The Turkish Yoghurt Drink (LKR 450) sounded authentic, so I decided to go with that and opted for sweet (but less sugar) rather than salty. It was quite like sweet lassi, and thankfully not too thick and heavy. We got a Chocolate Milkshake (LKR 450) as well, which came with a dollop of chocolate ice cream. Not sure if they’d mistakenly added sugar twice, but this turned out to be much sweeter than we anticipated – too sweet for our liking.
The first of the two mains we ordered was Turkish Lamb Pilau (LKR 995) which came with a side dish of vegetables in gravy. The taste of the herbs and other Mediterranean condiments in the gravy immediately brought back memories of a lunch we had while on a day tour in Istanbul. It was authentic, as far as I was concerned. The rice itself had a generous serving of lamb, and as much as I’m not a fan of the meat, the rice did taste good with a touch of the meat’s curry and more of the herbs Ankara claims to bring in directly from Turkey. I did also like that they had sprinkled a few pomegranate seeds on the dish – giving it a pop of colour as well as an interesting character.

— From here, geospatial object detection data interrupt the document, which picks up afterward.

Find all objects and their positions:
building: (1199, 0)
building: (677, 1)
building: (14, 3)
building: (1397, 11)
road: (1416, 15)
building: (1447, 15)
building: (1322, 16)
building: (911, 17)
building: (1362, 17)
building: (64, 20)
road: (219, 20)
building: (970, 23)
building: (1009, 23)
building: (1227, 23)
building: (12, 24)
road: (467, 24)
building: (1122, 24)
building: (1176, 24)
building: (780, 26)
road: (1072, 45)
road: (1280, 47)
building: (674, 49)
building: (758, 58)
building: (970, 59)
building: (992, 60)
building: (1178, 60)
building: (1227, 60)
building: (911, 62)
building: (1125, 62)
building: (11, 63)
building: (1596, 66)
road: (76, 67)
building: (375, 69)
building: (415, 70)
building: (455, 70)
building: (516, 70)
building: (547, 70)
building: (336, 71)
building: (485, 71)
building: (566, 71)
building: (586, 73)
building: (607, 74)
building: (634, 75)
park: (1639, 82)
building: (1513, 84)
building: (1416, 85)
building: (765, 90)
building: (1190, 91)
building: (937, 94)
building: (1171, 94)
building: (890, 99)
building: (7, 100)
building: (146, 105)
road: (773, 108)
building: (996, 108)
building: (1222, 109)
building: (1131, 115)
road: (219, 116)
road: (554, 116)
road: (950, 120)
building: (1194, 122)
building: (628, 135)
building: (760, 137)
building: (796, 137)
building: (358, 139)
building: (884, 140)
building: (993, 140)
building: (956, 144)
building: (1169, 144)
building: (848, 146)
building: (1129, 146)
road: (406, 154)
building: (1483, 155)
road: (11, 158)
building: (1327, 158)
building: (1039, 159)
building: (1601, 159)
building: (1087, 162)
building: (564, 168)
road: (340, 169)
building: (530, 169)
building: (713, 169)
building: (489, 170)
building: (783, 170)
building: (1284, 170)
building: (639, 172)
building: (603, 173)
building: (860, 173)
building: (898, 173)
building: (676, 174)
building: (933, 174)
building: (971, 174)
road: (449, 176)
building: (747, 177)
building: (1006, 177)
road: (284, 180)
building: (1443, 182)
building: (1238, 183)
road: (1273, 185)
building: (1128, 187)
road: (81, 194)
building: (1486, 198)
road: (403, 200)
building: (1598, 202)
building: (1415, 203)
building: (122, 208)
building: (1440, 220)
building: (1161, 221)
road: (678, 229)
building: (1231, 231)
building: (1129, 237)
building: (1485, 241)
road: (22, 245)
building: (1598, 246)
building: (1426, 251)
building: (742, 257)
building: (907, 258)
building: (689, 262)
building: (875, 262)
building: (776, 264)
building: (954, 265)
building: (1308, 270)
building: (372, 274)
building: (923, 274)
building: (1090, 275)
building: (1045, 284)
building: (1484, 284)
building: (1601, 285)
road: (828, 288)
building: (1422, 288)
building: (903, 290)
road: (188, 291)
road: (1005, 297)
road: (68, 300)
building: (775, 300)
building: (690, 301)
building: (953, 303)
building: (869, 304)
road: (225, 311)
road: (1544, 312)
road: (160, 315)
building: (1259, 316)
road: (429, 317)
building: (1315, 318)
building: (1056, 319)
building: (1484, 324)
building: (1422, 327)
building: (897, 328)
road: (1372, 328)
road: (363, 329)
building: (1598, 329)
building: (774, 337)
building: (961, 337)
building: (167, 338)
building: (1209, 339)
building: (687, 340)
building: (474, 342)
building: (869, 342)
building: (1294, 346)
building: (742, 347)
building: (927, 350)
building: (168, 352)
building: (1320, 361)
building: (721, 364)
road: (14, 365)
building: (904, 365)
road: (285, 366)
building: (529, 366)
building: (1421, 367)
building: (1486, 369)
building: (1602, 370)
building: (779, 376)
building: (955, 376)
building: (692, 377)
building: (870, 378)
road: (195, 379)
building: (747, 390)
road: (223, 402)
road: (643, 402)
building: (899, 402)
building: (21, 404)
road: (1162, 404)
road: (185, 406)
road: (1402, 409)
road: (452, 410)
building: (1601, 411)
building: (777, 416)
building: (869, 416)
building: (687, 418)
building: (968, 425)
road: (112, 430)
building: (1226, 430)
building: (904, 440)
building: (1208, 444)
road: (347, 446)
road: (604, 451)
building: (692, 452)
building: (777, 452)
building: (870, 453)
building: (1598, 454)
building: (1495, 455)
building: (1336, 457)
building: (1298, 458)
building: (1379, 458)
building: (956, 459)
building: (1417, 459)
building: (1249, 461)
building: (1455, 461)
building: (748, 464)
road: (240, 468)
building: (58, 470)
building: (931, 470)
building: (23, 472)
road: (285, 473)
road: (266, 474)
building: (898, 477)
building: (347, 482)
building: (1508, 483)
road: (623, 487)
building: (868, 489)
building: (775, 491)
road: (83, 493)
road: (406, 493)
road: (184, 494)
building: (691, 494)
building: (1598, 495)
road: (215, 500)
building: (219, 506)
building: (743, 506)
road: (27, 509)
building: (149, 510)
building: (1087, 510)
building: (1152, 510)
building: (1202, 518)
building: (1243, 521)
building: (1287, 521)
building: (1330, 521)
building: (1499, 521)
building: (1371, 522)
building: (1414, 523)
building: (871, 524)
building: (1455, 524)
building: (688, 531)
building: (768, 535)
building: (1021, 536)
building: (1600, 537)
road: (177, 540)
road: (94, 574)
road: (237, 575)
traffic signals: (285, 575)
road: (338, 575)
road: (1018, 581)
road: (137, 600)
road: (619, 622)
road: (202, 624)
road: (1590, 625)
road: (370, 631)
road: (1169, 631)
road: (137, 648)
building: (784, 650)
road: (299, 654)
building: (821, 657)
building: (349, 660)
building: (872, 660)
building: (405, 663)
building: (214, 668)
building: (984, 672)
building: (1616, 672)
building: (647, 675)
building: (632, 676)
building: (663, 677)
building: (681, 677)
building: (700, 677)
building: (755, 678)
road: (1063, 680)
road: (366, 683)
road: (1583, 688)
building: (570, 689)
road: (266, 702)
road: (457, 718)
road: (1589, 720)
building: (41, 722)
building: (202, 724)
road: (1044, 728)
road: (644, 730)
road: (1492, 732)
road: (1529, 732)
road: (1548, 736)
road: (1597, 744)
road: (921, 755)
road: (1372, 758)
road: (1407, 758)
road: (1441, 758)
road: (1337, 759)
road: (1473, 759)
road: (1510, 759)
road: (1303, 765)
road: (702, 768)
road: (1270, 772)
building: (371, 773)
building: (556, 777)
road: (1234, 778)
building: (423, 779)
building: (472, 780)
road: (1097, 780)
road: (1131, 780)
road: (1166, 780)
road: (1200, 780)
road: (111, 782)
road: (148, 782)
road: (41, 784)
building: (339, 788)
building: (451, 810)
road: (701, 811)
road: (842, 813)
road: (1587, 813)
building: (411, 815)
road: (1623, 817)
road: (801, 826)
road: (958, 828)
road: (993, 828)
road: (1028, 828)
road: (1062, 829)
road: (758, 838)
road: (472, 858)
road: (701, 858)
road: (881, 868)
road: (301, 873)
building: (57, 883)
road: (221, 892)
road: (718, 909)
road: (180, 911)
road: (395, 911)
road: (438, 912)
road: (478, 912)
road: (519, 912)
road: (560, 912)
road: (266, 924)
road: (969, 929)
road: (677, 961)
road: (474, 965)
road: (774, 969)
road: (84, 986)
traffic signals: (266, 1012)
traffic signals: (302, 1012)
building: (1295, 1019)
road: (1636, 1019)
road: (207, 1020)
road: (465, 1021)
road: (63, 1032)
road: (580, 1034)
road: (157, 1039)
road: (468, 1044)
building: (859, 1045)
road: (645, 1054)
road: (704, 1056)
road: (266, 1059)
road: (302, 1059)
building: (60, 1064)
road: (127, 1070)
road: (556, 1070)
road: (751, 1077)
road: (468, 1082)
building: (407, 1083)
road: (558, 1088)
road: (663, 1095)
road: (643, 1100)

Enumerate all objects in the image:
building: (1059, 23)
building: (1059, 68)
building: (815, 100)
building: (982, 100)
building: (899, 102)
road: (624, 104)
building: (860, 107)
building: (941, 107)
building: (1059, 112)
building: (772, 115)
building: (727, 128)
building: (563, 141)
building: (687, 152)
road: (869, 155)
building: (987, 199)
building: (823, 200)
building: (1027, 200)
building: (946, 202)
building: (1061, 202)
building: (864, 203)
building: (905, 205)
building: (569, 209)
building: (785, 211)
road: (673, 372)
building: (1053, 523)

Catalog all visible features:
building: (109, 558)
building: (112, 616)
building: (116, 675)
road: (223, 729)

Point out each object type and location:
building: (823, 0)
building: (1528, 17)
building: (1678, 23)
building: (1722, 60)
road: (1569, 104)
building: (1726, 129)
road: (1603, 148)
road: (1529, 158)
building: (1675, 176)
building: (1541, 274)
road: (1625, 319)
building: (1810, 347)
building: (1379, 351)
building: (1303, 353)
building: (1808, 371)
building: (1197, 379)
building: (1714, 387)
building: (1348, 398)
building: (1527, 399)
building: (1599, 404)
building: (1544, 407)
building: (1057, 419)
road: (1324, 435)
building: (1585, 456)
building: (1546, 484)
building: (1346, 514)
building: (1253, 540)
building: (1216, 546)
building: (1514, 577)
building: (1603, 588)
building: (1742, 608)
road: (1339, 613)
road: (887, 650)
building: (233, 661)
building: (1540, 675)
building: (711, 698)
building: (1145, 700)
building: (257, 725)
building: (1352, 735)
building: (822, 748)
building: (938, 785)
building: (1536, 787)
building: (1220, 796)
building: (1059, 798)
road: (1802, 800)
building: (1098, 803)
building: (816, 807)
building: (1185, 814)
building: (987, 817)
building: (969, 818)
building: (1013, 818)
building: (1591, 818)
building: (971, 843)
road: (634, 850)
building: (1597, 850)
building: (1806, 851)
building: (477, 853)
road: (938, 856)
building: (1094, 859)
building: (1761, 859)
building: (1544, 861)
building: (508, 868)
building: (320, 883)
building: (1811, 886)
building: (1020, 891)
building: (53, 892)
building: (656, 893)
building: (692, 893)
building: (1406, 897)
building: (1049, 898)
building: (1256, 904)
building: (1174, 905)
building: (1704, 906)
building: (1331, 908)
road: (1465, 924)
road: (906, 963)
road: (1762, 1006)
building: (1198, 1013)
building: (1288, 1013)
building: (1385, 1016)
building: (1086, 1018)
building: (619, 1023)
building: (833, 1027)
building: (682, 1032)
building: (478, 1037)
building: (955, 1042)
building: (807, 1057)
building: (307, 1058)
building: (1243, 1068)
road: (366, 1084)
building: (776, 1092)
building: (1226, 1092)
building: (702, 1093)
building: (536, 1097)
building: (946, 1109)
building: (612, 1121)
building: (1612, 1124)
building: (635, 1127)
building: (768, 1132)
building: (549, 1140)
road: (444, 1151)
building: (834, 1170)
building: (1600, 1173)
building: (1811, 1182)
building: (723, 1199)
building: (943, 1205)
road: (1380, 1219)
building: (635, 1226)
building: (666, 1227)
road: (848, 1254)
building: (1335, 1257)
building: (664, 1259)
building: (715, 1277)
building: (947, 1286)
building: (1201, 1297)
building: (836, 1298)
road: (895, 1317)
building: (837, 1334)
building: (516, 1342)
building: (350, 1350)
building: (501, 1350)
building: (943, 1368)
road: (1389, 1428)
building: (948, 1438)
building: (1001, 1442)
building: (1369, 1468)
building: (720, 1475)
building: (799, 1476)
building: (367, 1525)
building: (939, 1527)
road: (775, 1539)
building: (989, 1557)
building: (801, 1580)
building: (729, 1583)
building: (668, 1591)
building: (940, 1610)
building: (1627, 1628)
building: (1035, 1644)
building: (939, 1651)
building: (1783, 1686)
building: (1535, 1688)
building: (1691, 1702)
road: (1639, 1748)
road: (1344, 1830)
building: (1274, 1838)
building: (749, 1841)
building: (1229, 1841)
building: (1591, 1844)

The second mains was a Char Grilled Prawn Kebab (LKR 1,650), which the menu said was served with rice and salad. I assumed this would be a cup-sized side dish of rice. And well, out came a portion of rice the same size as the Lamb Pilau that we ordered! The salad turned out to be something similar to taboulleh, which was fine. But that rice was way too much! The prawns (which were not spicy although described as such in the menu) came on two skewers – four a-piece. I’d much rather have had an extra prawn each on those skewers than that quantity of rice because, after all, I did order Prawn Kebab. I could have ordered something from the rice section if I wanted that sort of quantity. The rice tasted good, once again with a more subtle flavour of the region, but I couldn’t help but be slightly disappointed at the portion sizes of the elements of the dish.
I mentioned at the inception that Turkish delight and Turkish ice cream are tastes to revel again every once in a way. Unfortunately, Ankara had neither. At least not for the moment. According to their Manager, their Turkish Chef had got his work visa only a few days prior to our visit, and was just beginning to work on the menu. Turkish delight, we were told, would soon be made locally by him with ingredients brought in from Turkey. As for ice cream, the “Ankara Special” with Ice Cream was supposed to have some Turkish ingredients, but it didn’t sound like what I was looking for, so I gave it a pass. Which means that’s something that can definitely be added on while they improvise their menu. And shawarma. Shawarma. Come on. Everybody loves a good shawarma! (Don’t we?)
One more thing. The CEO says in the introductory note, “At Ankara it is our policy not to serve beef, or pork, out of respect for the traditions of all communities within Sri Lankan society.” It’s great that the Management is trying to be sensitive towards everybody in their menu. But in being sensitive towards the non-beef eating and non-pork eating communities, perhaps the beef and/or pork eating communities are being deprived of something they could truly enjoy? In that case, what about the vegetarian/vegan community then? Are we being sensitive enough towards them? My personal opinion is that, unless the Management and/or kitchen staff have an issue of their own with it, there is no need to avoid certain dishes to suit the needs of those who wouldn’t pick it off the menu anyway. Have it on the menu, and non-eaters won’t have it. Don’t have it on the menu, and eaters can’t have it. Food for thought.